Na sequência da resposta, a empresa municipal Gestão de Obras Públicas (GOP) da Câmara deu início aos estudos técnicos, que terão em conta questões como a inclinação necessária da rampa para que a saída do túnel seja depois do Museu Soares dos Reis, bem como os custos e prazos que a nova solução implicará.
Contactada pelo JN, fonte oficial do gabinete da ministra da Cultura ressalvou, contudo, que "há várias soluções técnicas para o túnel que permitem a preservação do património cultural". "Houve agora uma troca de correspondência entre o IPPAR e a GOP relativamente a uma hipótese", continuou a mesma fonte, esclarecendo, por outro lado, que ainda não houve qualquer parecer técnico.

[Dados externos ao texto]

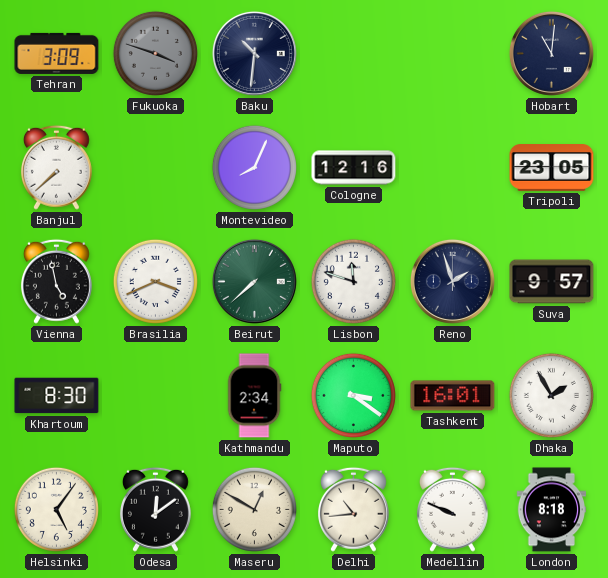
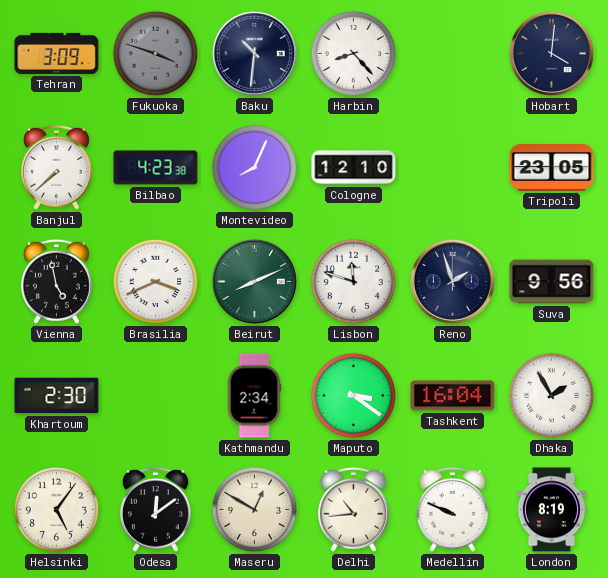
Harbin: none -> 8:23
Hobart: 11:01 -> 4:01
Bilbao: none -> 4:23
Cologne: 12:16 -> 12:10
Beirut: 7:38 -> 8:11
Suva: 9:57 -> 9:56
Khartoum: 8:30 -> 2:30
Tashkent: 16:01 -> 16:04
London: 8:18 -> 8:19
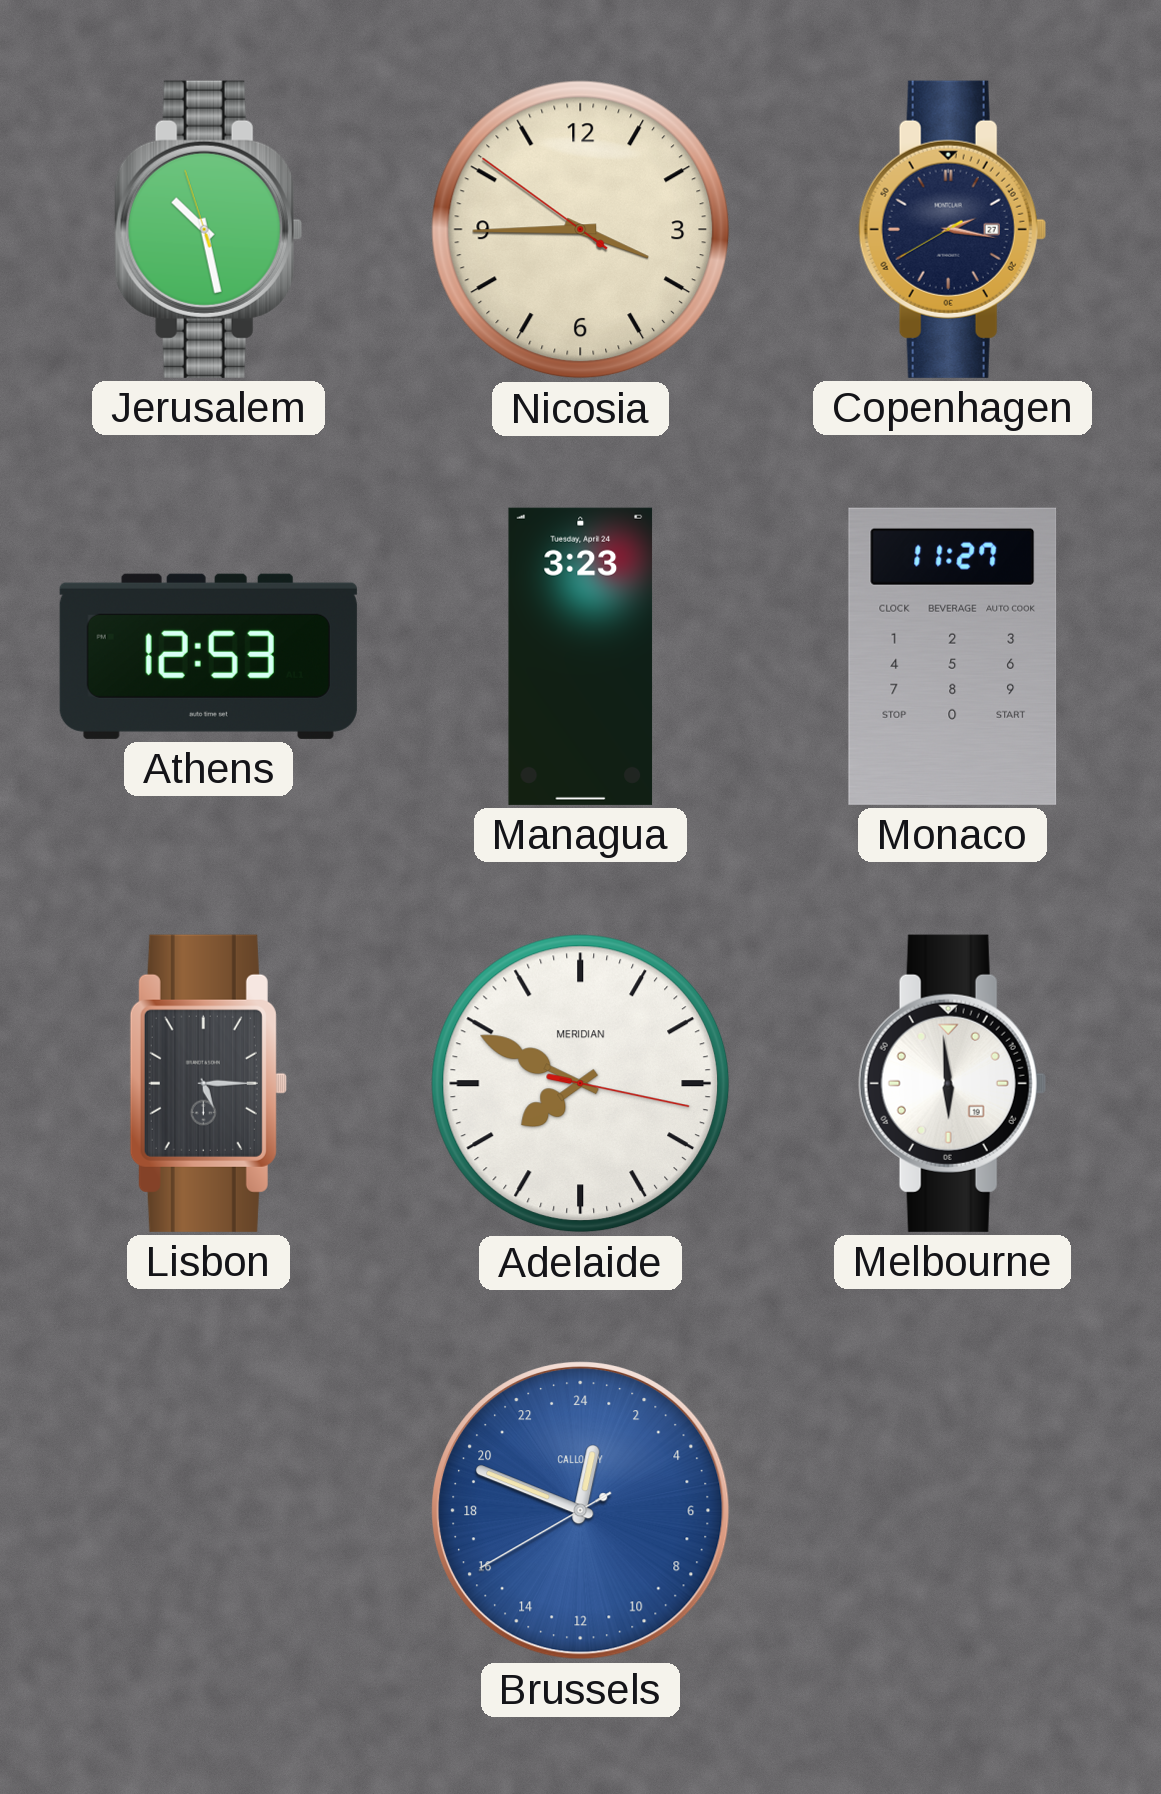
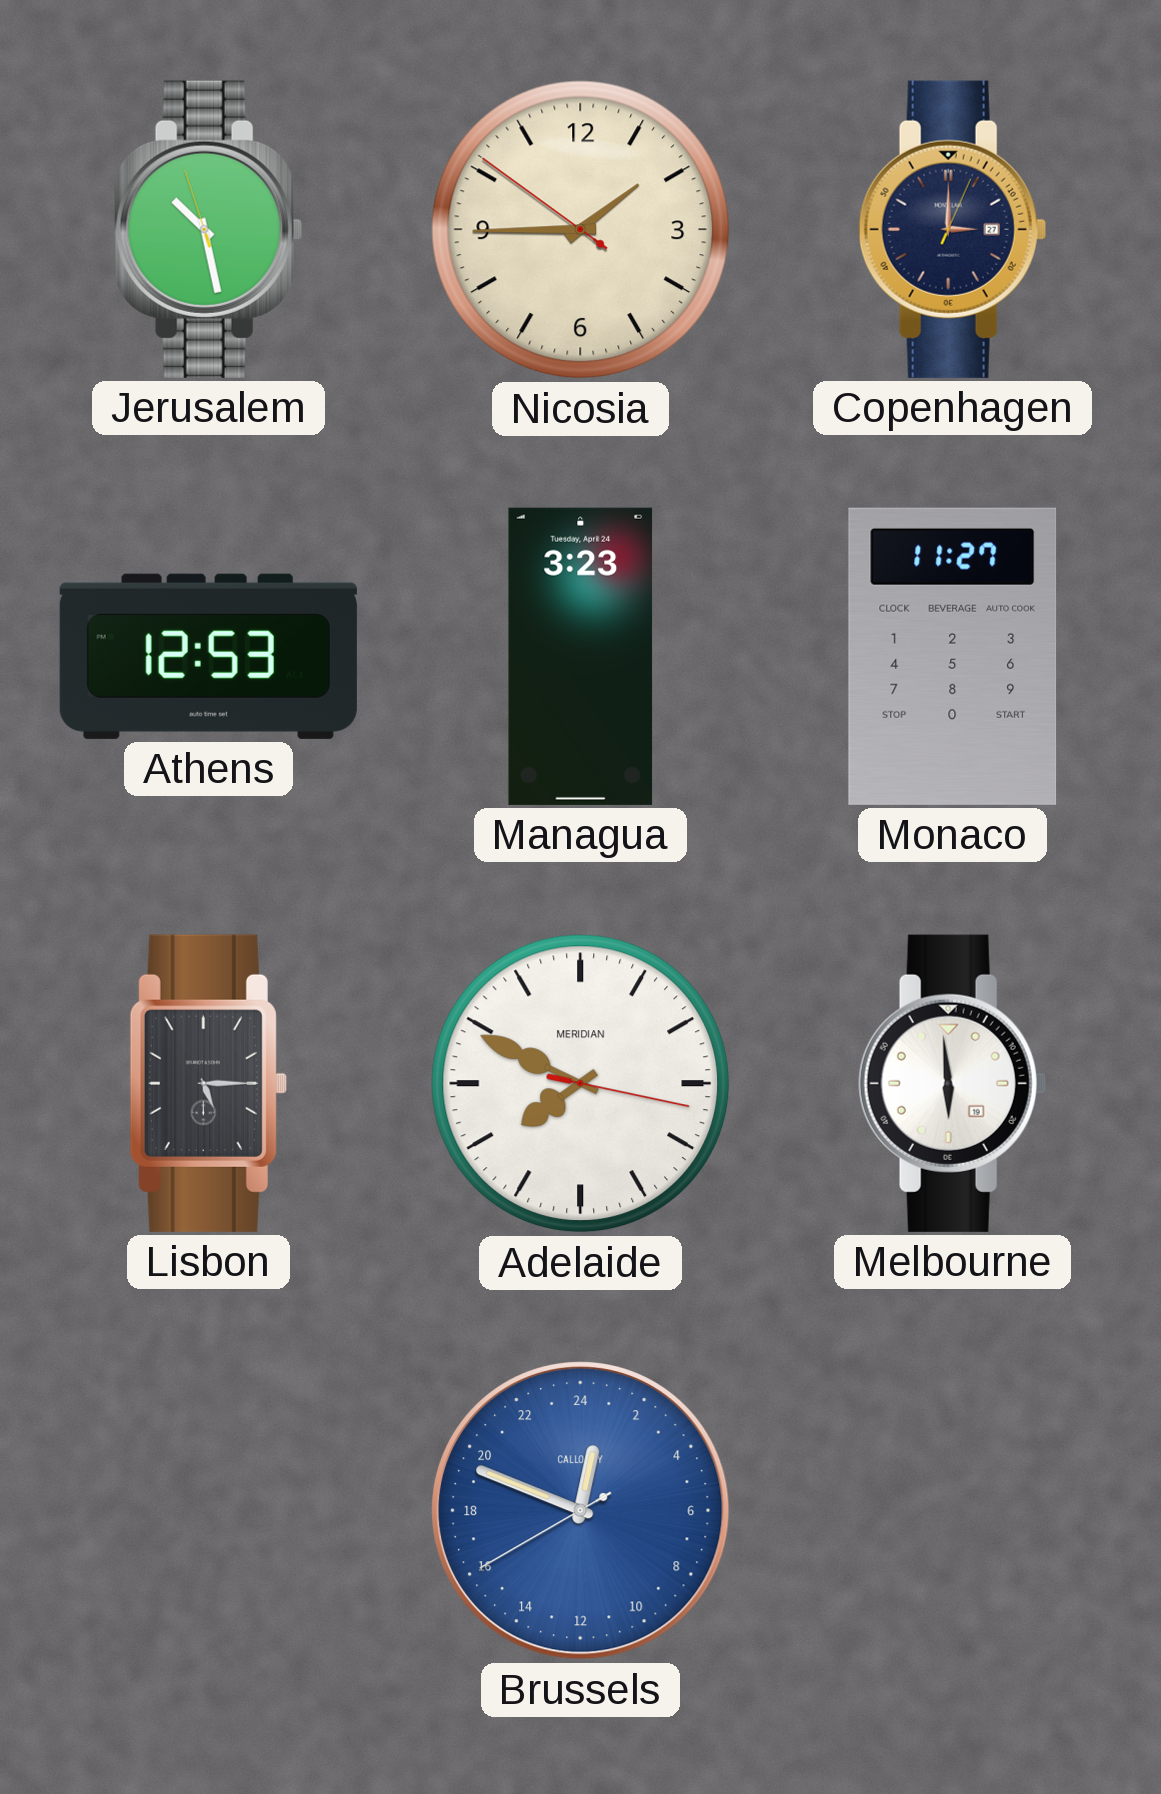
Nicosia: 3:44 -> 1:44
Copenhagen: 2:16 -> 3:00
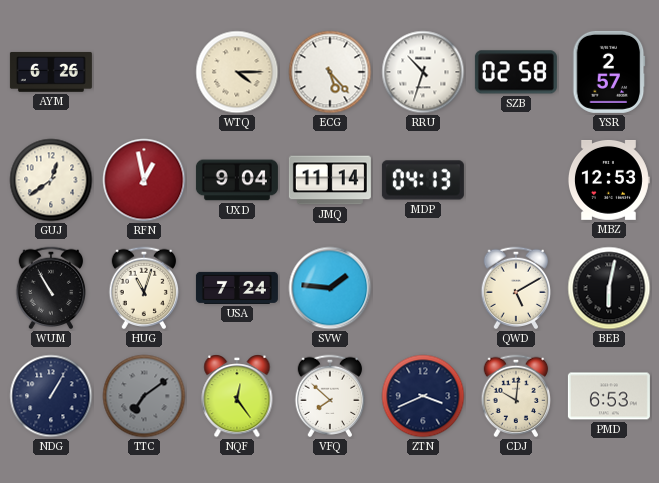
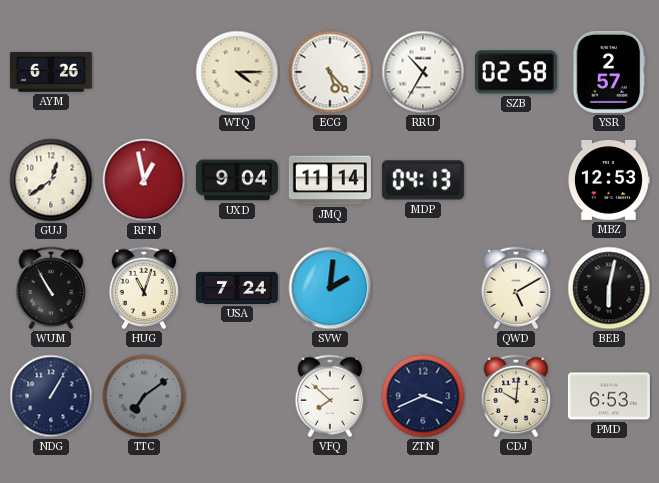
RRU: 10:33 -> 10:35
SVW: 1:46 -> 2:01
NQF: 12:24 -> none
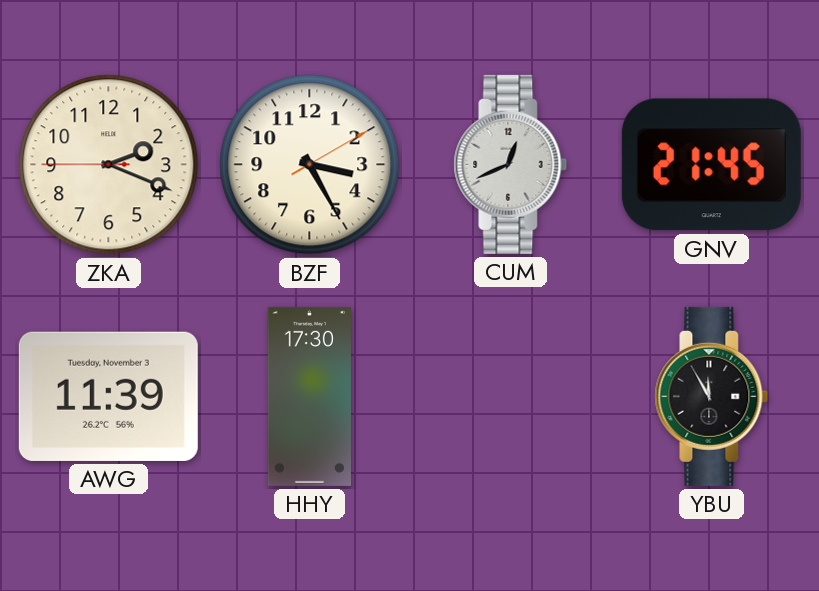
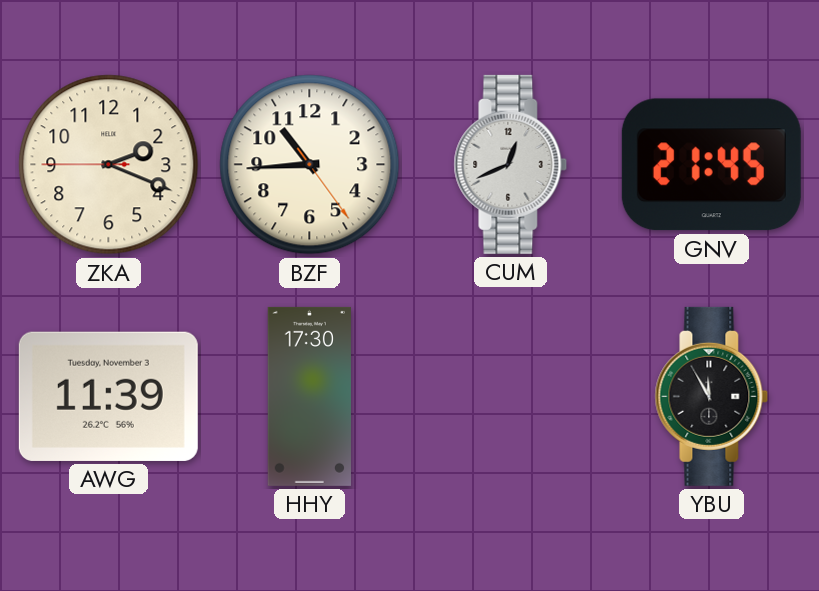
BZF: 3:25 -> 10:44
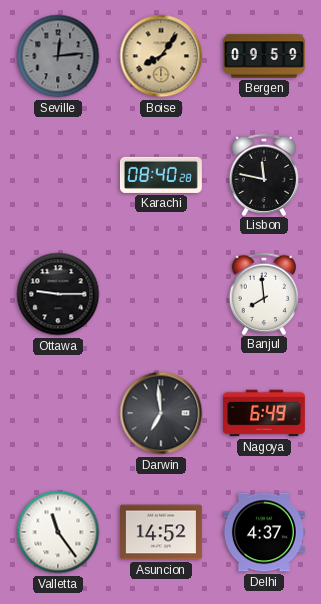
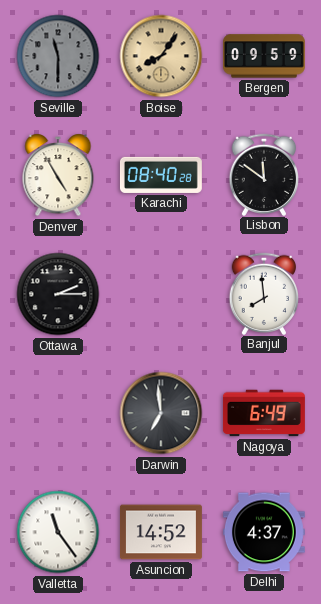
Seville: 12:14 -> 11:30
Denver: none -> 4:55
Lisbon: 11:47 -> 11:51
Ottawa: 9:15 -> 2:15
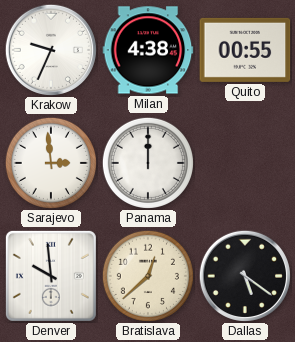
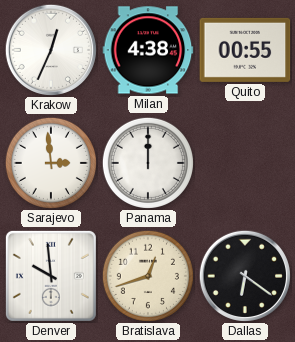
Krakow: 9:34 -> 12:34
Bratislava: 12:38 -> 12:42
Dallas: 5:21 -> 6:21
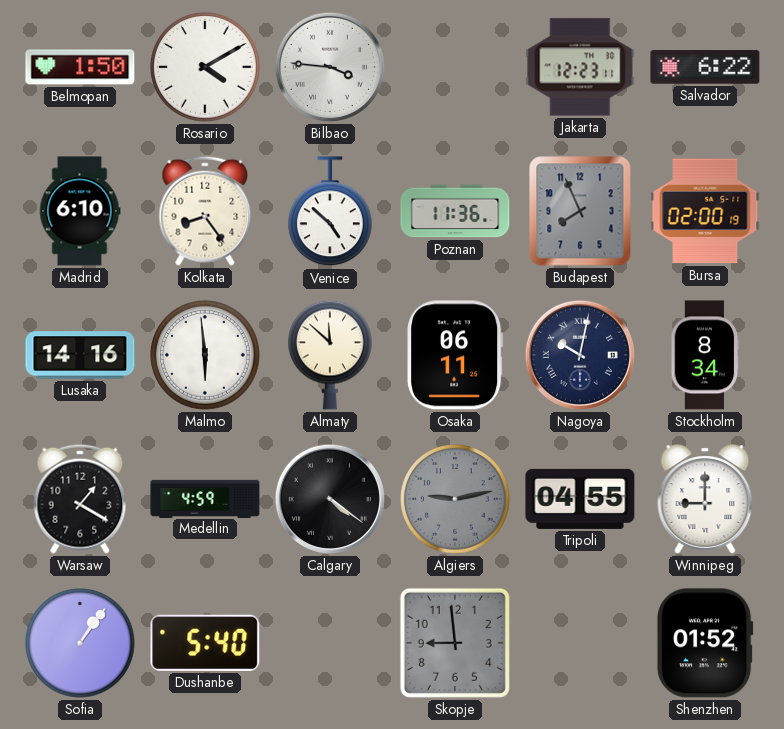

"Só haverá um parecer técnico do IPPAR quando houver um projecto de execução", referiu, dando conta de que "para já há apenas intenções" e que não está definido qualquer prazo para a resposta final. O certo é que a "resposta urgente" pedida, anteontem, pelo presidente da Administração da GOP, chegou à autarquia ao final da tarde de ontem.